Prompt 1: In the blog post about computers in teaching, what does each classroom in the writer's school have?
Prompt 2: Write the next part of the blog post about computers in teaching, picking up after its last sentence.

Extracted text:
....

Friday, August 06, 2010

7th Week

Computers are useless. They can only give you answers. Pablo Picasso

When I teach the 10th form, there's a topic entitled 'Technology' we must deal with. I often give them the statement above, by Pablo Picasso, and after discussing for a while the reasons why Picasso might have said so, I always ask my students to add a "but" to the statement and expando on it! Some interesting (and some not so interesting!) ideas always come up.
If I had to add a 'but' of my own and expand on it, I would write: Computers are useless. They can only give you answers, but then answers may be the only thing we are missing! After all, what is our work all about? Isn't it about getting the answer to the question 'how can I make my students effectively learn?'? :)
Computers may not be the ultimate solution for all our doubts and questions, but they can definitely help. And they can help a lot in a classroom. No matter if we have 28 or just 1. It is up to us to decide how to let them help us and make the most out of it.
I often use my laptop or the desktop we have in the classroom as a presentation tool and I remember a few years ago when I asked my students to write down what they had liked the most/the least about my lessons, one of them wrote "I love the lessons when you bring your laptop".
In our school, we have a projector and a magic board in each classroom, so the computer proves to be useful for technology-enhanced lessons. I use it to show films, short videos, cartoons, commercials, quizzes, and so on. Students often use it to show their projects and works as well. If I need the students to do some research, I always bring the laptops we have available at school or I ask to have my lesson in the computers lab.

....

Dataset section:

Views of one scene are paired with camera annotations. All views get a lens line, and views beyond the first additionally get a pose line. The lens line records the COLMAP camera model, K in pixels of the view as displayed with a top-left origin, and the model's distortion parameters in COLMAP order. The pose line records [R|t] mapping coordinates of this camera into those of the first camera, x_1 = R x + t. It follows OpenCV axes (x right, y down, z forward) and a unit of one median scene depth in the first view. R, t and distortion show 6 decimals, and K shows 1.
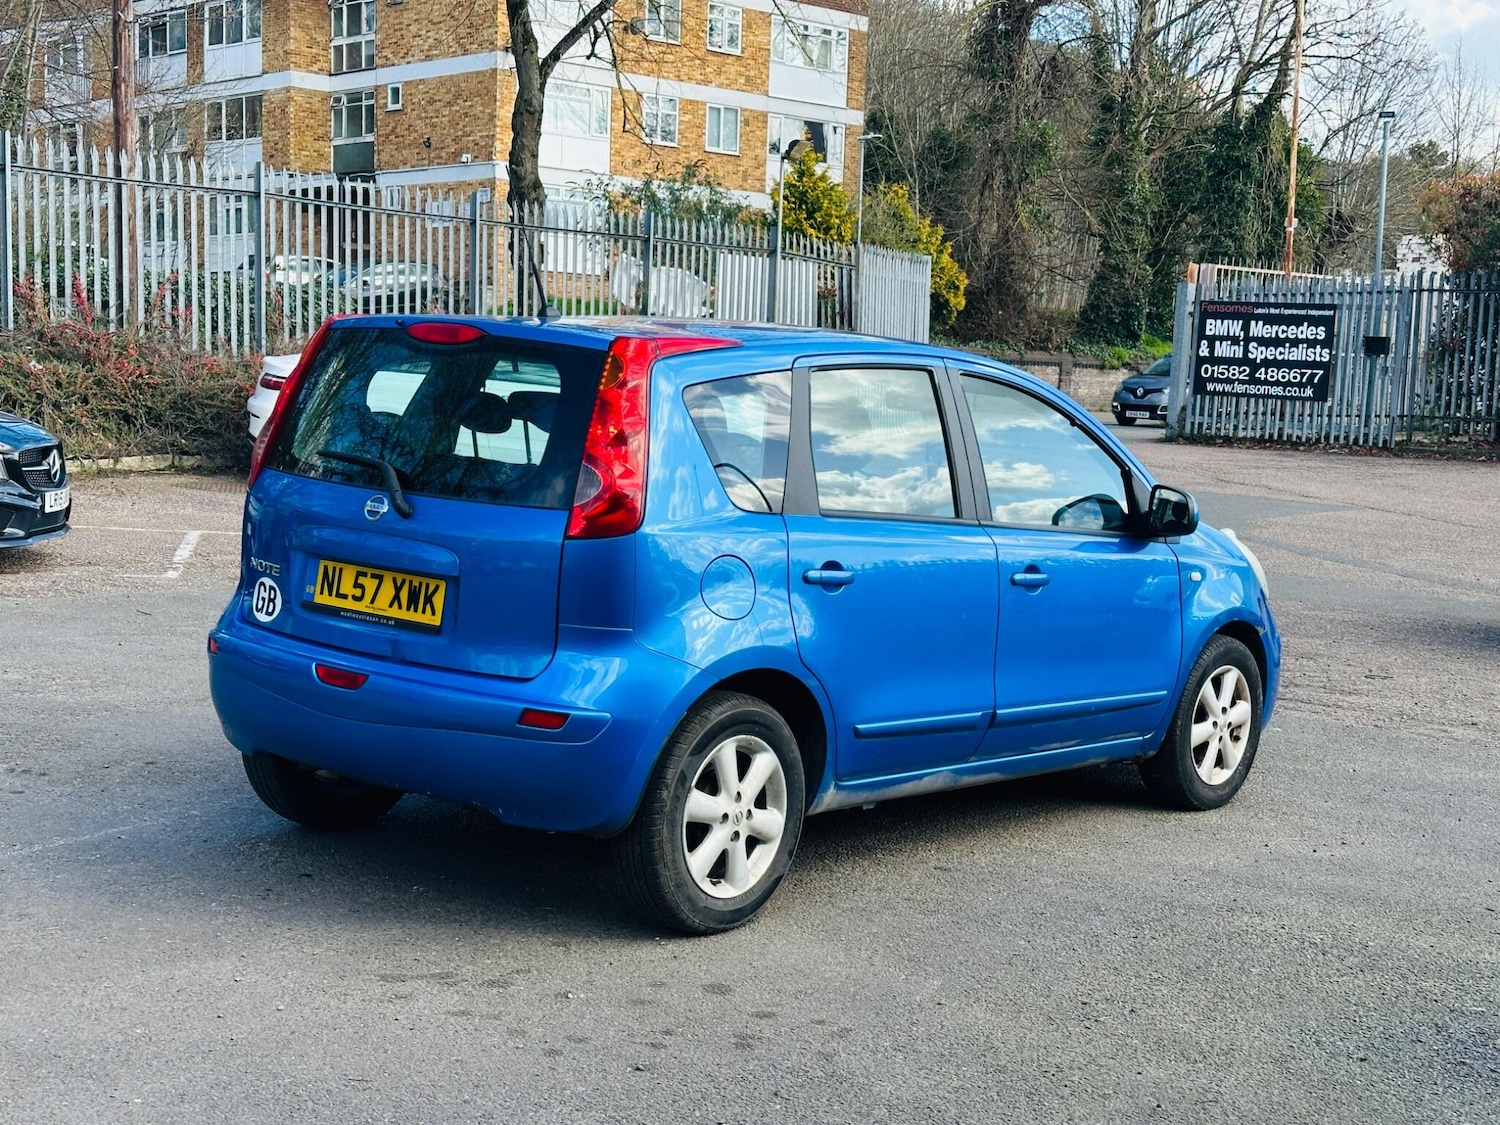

....

Written answer 1: A projector and a magic board.

Written answer 2:
Computers play an important role concerning students' autonomy nowadays, as they use them everywhere and therefore there is no way they can escape learning English! However it is not, once again, the total salvation. As Victoria said “You can bring the horse to water, but you cannot make him drink” and “In language teaching teachers can provide all the necessary circumstances and input, but learning can only happen if learners are willing to contribute.” In fact, learning strategies are something like teaching how to fish, instead of giving away the fish (just another allusion to the most worn-out of all Chinese proverbs!). And that explains it all, or perhaps not!
If students are not willing to learn ‘how to fish’, no matter how much you try to teach them or if you offer them the best fishing equipment, they just won’t learn how to do it. As Tumposky, quoted by Dimitros Thanasoulas, claims “individual learners differ in their learning habits, interests, needs, and motivation, and develop varying degrees of independence throughout their lives”, which means it is not always easy to motivate them or foster their autonomy at the time they are our students.
I always try to vary the strategies I use in order to ‘reach’ every single student, but sometimes they are so unwilling to learn, they have given up so long ago, that it becomes quite difficult to do it.
Something that usually seems to be motivating for my students is working with films or songs. Music is part of every teenager’s universe, so I try to make them work with something they like, so that they feel more motivated. Unfortunately, it does not always work out the way I expect. Most of my students often listen to American or British songs and they can understand them perfectly well, but when it comes to use that knowledge in a conversation or written text, they just seem to forget it! It seems to me that most of them don’t realize that English is a tool they will in a near future use in their daily life, so they don’t really understand the need of learning it.
Something I usually try in order to foster their autonomy is creating a Portfolio. Portfolios enable students to go further in what their tasks are concerned. They know there are core and optional texts they must insert in their portfolio, which allows them to write about whatever they feel like. Besides that, they can ask for help to anyone they want and they must evaluate someone else’s portfolio and, of course, ask some classmate to evaluate their own.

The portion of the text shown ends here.